_RECORD EXCERPTS_

▬▬▬▬▬▬

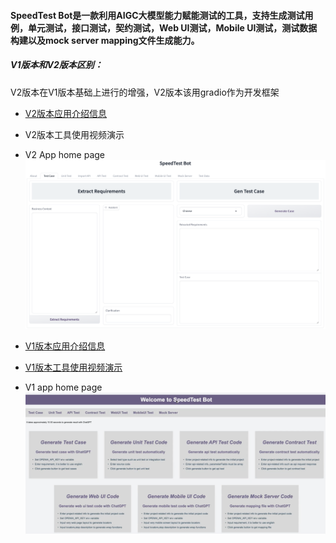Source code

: #### SpeedTest Bot是一款利用AIGC大模型能力赋能测试的工具，支持生成测试用例，单元测试，接口测试，契约测试，Web UI测试，Mobile UI测试，测试数据构建以及mock server mapping文件生成能力。

##### V1版本和V2版本区别：
V2版本在V1版本基础上进行的增强，V2版本该用gradio作为开发框架

* [V2版本应用介绍信息](https://github.com/tlqiao/AIGC_Test_Referral/blob/main/doc/speedtestV2/intro_v2.md)
* V2版本工具使用视频演示
* V2 App home page
![image](https://github.com/tlqiao/AIGC_Test_Referral/blob/main/doc/speedtestV2/home.png)

* [V1版本应用介绍信息](https://github.com/tlqiao/AIGC_Test_Referral/blob/main/doc/speedtestV1/intro_v1.md)
* [V1版本工具使用视频演示](https://www.bilibili.com/video/BV1Ta4y1X79K/?vd_source=3ded1b3c4a48f2c92f768cd60a0bb913)
* V1 app home page
![image](https://github.com/tlqiao/AIGC_Test_Referral/blob/main/doc/speedtestV1/home.png)

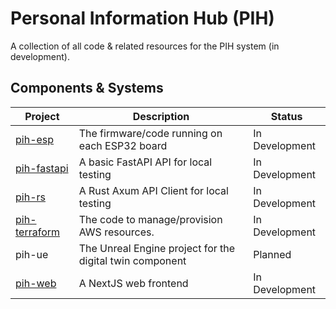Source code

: # Personal Information Hub (PIH)

A collection of all code & related resources for the PIH system (in development).

## Components & Systems

| Project                                                         | Description                                            | Status        |
| ----------------------------------------------------------------- | -------------------------------------------------------- | -------------- |
| [pih-esp](https://github.com/christoff-linde/pih-esp)             | The firmware/code running on each ESP32 board            | In Development |
| [pih-fastapi](https://github.com/christoff-linde/pih-fastapi)     | A basic FastAPI API for local testing                    | In Development |
| [pih-rs](https://githuv.com/christoff-linde/pih-rs)               | A Rust Axum API Client for local testing                 | In Development |
| [pih-terraform](https://github.com/christoff-linde/pih-terraform) | The code to manage/provision AWS resources.              | In Development |
| pih-ue                                                            | The Unreal Engine project for the digital twin component | Planned        |
| [pih-web](https://github.com/christoff-linde/pih-nextjs-web)      | A NextJS web frontend                                    | In Development |
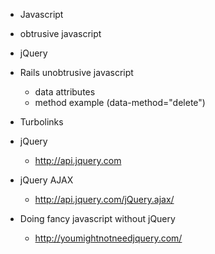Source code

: - Javascript
- obtrusive javascript
- jQuery
- Rails unobtrusive javascript
  - data attributes
  - method example  (data-method="delete")
- Turbolinks



- jQuery
  - http://api.jquery.com
- jQuery AJAX
  - http://api.jquery.com/jQuery.ajax/
- Doing fancy javascript without jQuery
  - http://youmightnotneedjquery.com/
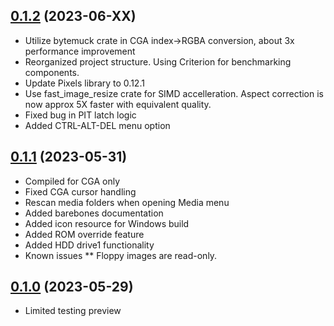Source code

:
## [0.1.2](https://github.com/dbalsom/martypc/releases/tag/0.1.2) (2023-06-XX)

* Utilize bytemuck crate in CGA index->RGBA conversion, about 3x performance improvement
* Reorganized project structure. Using Criterion for benchmarking components.
* Update Pixels library to 0.12.1
* Use fast_image_resize crate for SIMD accelleration. Aspect correction is now approx 5X faster with equivalent quality.
* Fixed bug in PIT latch logic
* Added CTRL-ALT-DEL menu option

## [0.1.1](https://github.com/dbalsom/martypc/releases/tag/0.1.1) (2023-05-31)

* Compiled for CGA only
* Fixed CGA cursor handling
* Rescan media folders when opening Media menu
* Added barebones documentation
* Added icon resource for Windows build
* Added ROM override feature
* Added HDD drive1 functionality
* Known issues
    ** Floppy images are read-only.

## [0.1.0](https://github.com/dbalsom/martypc/releases/tag/0.1.0) (2023-05-29)

* Limited testing preview
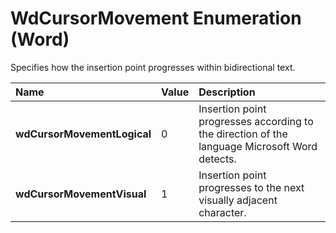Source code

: 
# WdCursorMovement Enumeration (Word)

Specifies how the insertion point progresses within bidirectional text.



|**Name**|**Value**|**Description**|
|:-----|:-----|:-----|
|**wdCursorMovementLogical**|0|Insertion point progresses according to the direction of the language Microsoft Word detects.|
|**wdCursorMovementVisual**|1|Insertion point progresses to the next visually adjacent character.|
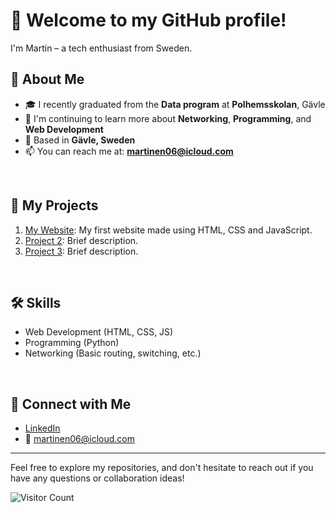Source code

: #  👋 Welcome to my GitHub profile!
I'm Martin – a tech enthusiast from Sweden. 
<br>

## 🧠 About Me

- 🎓 I recently graduated from the **Data program** at **Polhemsskolan**, Gävle
- 🧠 I'm continuing to learn more about **Networking**, **Programming**, and **Web Development**
- 📍 Based in **Gävle, Sweden**
- 📫 You can reach me at: **martinen06@icloud.com**
<br>

## 🚀 My Projects

1. [My Website](https://github.com/Polhemsskolan-DATA/sidmallen-martinerny): My first website made using HTML, CSS and JavaScript.
2. [Project 2](link-to-project-2): Brief description.
3. [Project 3](link-to-project-3): Brief description.
<br>

## 🛠️ Skills

- Web Development (HTML, CSS, JS)
- Programming (Python)
- Networking (Basic routing, switching, etc.)
<br>

## 🔗 Connect with Me

- [LinkedIn](https://www.linkedin.com/in/martin-eriksson-nyberg-5178462a0/)
- 📧 martinen06@icloud.com

---

Feel free to explore my repositories, and don't hesitate to reach out if you have any questions or collaboration ideas!

![Visitor Count](https://visitor-badge.laobi.icu/badge?page_id=your-username.your-username)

▬▬▬▬▬▬

_TASK DETAILS_
Going through the listing above, count every line in which the word "from" occurs, and state only the count.

_THE COMPLETED TASK_
2